EXERCISE DIRECTIONS
Reproduce the records that follow exactly as they are written.

+++ RECORD EXCERPTS

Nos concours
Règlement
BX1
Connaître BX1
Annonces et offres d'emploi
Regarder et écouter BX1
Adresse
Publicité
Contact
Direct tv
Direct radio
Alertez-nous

++++++

WRITTEN RESPONSE
Nos concours
Règlement
BX1
Connaître BX1
Annonces et offres d'emploi
Regarder et écouter BX1
Adresse
Publicité
Contact
Direct tv
Direct radio
Alertez-nous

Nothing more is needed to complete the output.